I lose track of time and have to be pried loose from Harpo’s cold and rigid body. Sobbing, I tell Yvonne that I want him to remain wrapped in the blanket so as not to have the black plastic bag touching his fur. She tells me she will return the blanket with the ashes, and I cry out, “No, I want him left in it, even when he is laid inside the fire.” She has heard stranger requests. I stumble outside, weeping uncontrollably. I see an Episcopal Church across the street, another brand of Christianity I recently tried on for size. The building is locked. I remember my childhood, when the churches were always open, before uncivilized theft and vandalism became the norm.
Yvonne gave me two options: an inexpensive group cremation, or a pricier individual one. Driving back across the river, I panic and question my decision to cremate Harpo solo and have the ashes returned to me for ritual burial. The doubt persists, an almost hysterical thought that, since he loved other dogs so much, perhaps the kindest thing would have been to have him burnt in a group cremation and laid to rest commingling with other dogs’ ashes. My uncertainty is the result of a dog owner’s guilt at having stripped her pet of his pack-animal instincts and forced him to identify and bond almost exclusively with humans. I have regressed to a grieving and confused state, perhaps even lapsed into temporary madness. That faithless, in-between space I experienced when I was young opens up inside my soul once more.
LATER, THE GRIEF forces me to look backward rather than be in the present — in the serene, empty space left to me by the departed.
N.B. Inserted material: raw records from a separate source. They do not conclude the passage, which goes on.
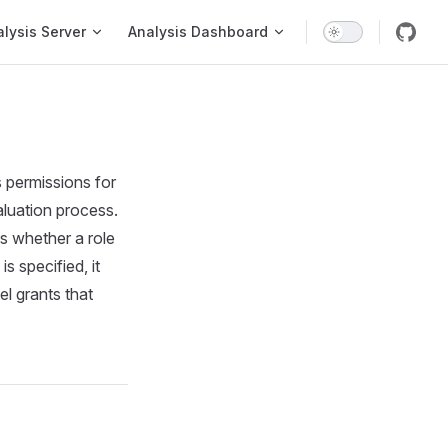
on
lysis Server
Analysis Dashboard
s permissions for
aluation process.
s whether a role
 specified, it
l grants that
It is precisely this turning back, the unrelenting need to remember, reevaluate, and even enhance the past, that disturbs me. Is it simply fear that makes me look back, or is a creative revisioning of the past necessary in order to propel me forward despite the loss? The present, a Zen master once told me, is the only true reality. There is no value in the attempt to salvage lost insights by looking perpetually behind us. Rather, the value or truth lies just here, right now, in the present: a sublime state free from both fear and expectation. If we are willing to allow ourselves to detach from thoughts that chronically pull us backward and forward, we just might achieve that enlightened state of mind, that clear, open gaze of the animal.